As 2018 kicks off in the manufacturing world, companies begin to wonder what’s ahead regarding automation trends and workforce expectations. Luckily, key industry stakeholders have weighed in, providing relevant insight on both topics with manufacturing predictions for 2018 and more.
Industry experts at IDC (International Data Corporation) have compiled a list of manufacturing technology predictions that will impact how we do business in the next three to five years.
Digitization transformation (DX) is on the upswing.
Cloud, mobile, big data & analytics, and the internet of things (IoT) are just a few technologies that will make waves this year and in the foreseeable future.

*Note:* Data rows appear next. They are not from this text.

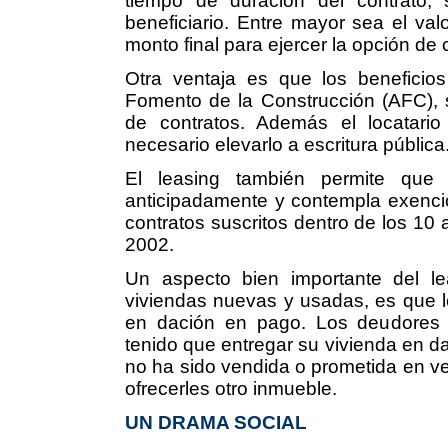
tiempo de duración del contrato, 
beneficiario. Entre mayor sea el va
monto final para ejercer la opción de
Otra ventaja es que los beneficio
Fomento de la Construcción (AFC), 
de contratos. Además el locatari
necesario elevarlo a escritura pública
El leasing también permite que e
anticipadamente y contempla exenció
contratos suscritos dentro de los 10 
2002.
Un aspecto bien importante del lea
viviendas nuevas y usadas, es que l
en dación en pago. Los deudores d
tenido que entregar su vivienda en da
no ha sido vendida o prometida en ven
ofrecerles otro inmueble.
UN DRAMA SOCIAL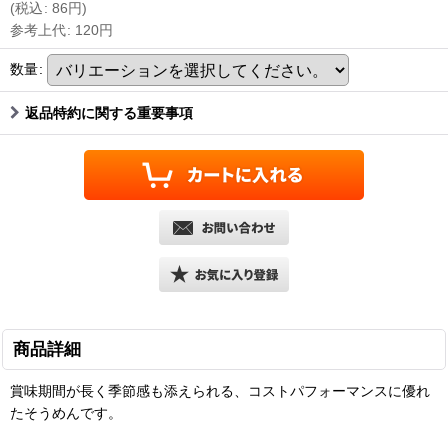
(
税込
:
86
円
)
参考上代
:
120
円
数量
:
返品特約に関する重要事項
商品詳細
賞味期間が長く季節感も添えられる、コストパフォーマンスに優れ
たそうめんです。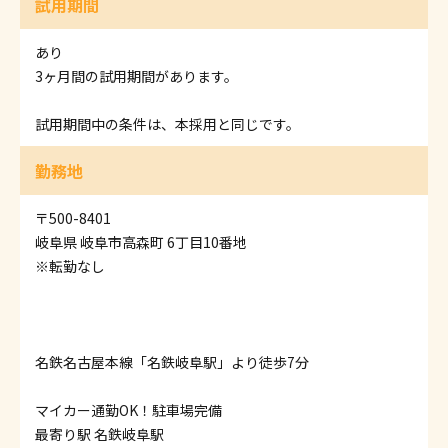
試用期間
あり
3ヶ月間の試用期間があります。
試用期間中の条件は、本採用と同じです。
勤務地
〒500-8401
岐阜県 岐阜市高森町 6丁目10番地
※転勤なし
名鉄名古屋本線「名鉄岐阜駅」より徒歩7分
マイカー通勤OK！駐車場完備
最寄り駅 名鉄岐阜駅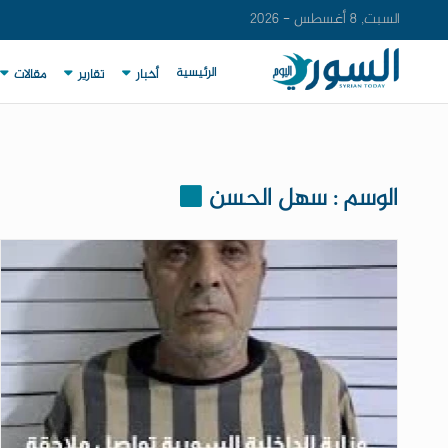
السبت, 8 أغسطس - 2026
الرئيسية
أخبار
تقارير
مقالات
الوسم : سهل الحسن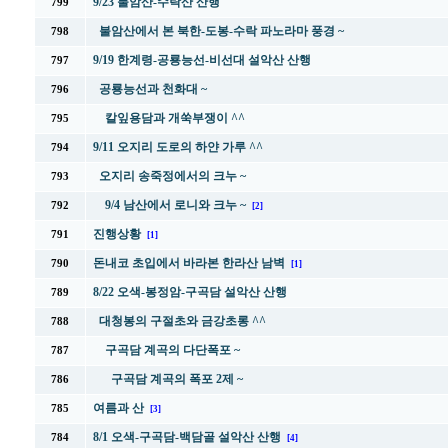
9/23 불암산-수락산 산행
799
불암산에서 본 북한-도봉-수락 파노라마 풍경 ~
798
9/19 한계령-공룡능선-비선대 설악산 산행
797
공룡능선과 천화대 ~
796
칼잎용담과 개쑥부쟁이 ^^
795
9/11 오지리 도로의 하얀 가루 ^^
794
오지리 송죽정에서의 크누 ~
793
9/4 남산에서 로니와 크누 ~
792
[2]
진행상황
791
[1]
돈내코 초입에서 바라본 한라산 남벽
790
[1]
8/22 오색-봉정암-구곡담 설악산 산행
789
대청봉의 구절초와 금강초롱 ^^
788
구곡담 계곡의 다단폭포 ~
787
구곡담 계곡의 폭포 2제 ~
786
여름과 산
785
[3]
8/1 오색-구곡담-백담골 설악산 산행
784
[4]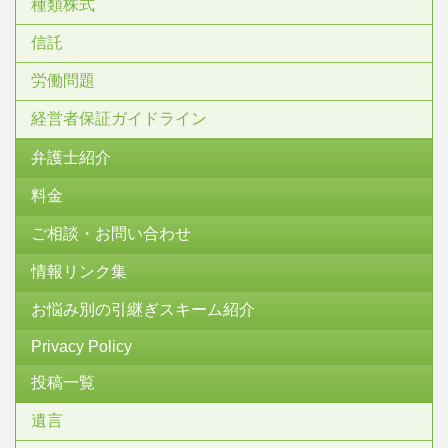
種類株式
信託
労働問題
経営者保証ガイドライン
弁護士紹介
料金
ご相談・お問い合わせ
情報リンク集
お悩み別の引継ぎスキーム紹介
Privacy Policy
投稿一覧
遺言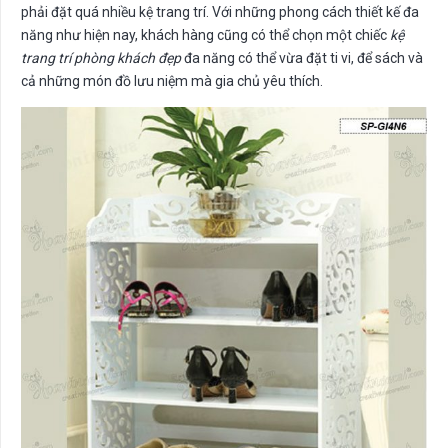
phải đặt quá nhiều kệ trang trí. Với những phong cách thiết kế đa
năng như hiện nay, khách hàng cũng có thể chọn một chiếc
kệ
trang trí phòng khách đẹp
đa năng có thể vừa đặt ti vi, để sách và
cả những món đồ lưu niệm mà gia chủ yêu thích.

Manufacturers are also closely monitoring the advancement of more fledgling technologies such as robotics, cognitive computing/artificial intelligence (AI), 3D printing, augmented reality/virtual reality (AR/VR), and blockchain related to their potential impact in business improvement and evolution.
Of the 10 key predictions outlined by the IDC, two caught our attention:
By 2020, 60% of the top manufacturers will rely on digital platforms that enhance their investments in ecosystems and experiences and support as much as 30% of their overall revenue.
By 2020, 80% of supply chain interactions will happen across cloud-based commerce networks, dramatically improving participants’ resiliency and reducing the impact of supply disruptions by up to one-third.
Kimberly Knickle, Research Vice President, IT Priorities and Strategies, IDC Manufacturing Insights summarizes it best.
“Manufacturers of every size and shape are changing rapidly because of new digital technologies, new competitors, new ecosystems, and new ways of doing business. Manufacturers that can speed their adoption of digital capabilities in order to create business value will be the leaders of their industry.”
Manufacturing Workforce Predictions
Lack of New Employees’ Basic Skill Set
More often than not, new employees that begin manufacturing jobs are lacking basic mechanical skills. Anything from common tool use to measuring devices – but to their defense, these skills were much more commonplace in the past. Developing these skills by tinkering with an old car or taking apart a household machine isn’t part of everyday life anymore.
As such, manufacturing companies need to increase collaboration with educational institutions to instill basic techniques and know-how early on. The companies themselves also need to implement comprehensive training programs and be prepared to teach these skills to workers after they are on the payroll.
Work-Life Balance – Flexible Work Environments
Manufacturing companies have historically maintained a strict work schedule with consistent time expectations and structured workdays. Potential employees who are new to the workforce seek a more balanced and flexible work-home balance than many did in the past. This is going to require manufacturers to think outside the box and move beyond the normal workday, providing incoming employees with options and atypical schedules.
Harrington concludes by suggesting companies focus on automating redundant and sometimes tremendously demanding tasks, allowing employees to focus their time and skill sets on value-added positions instead. New employees are interested in roles that add value and give them an opportunity to be challenged and grow, instead of being tasked with redundant movements that flat-line throughout their career.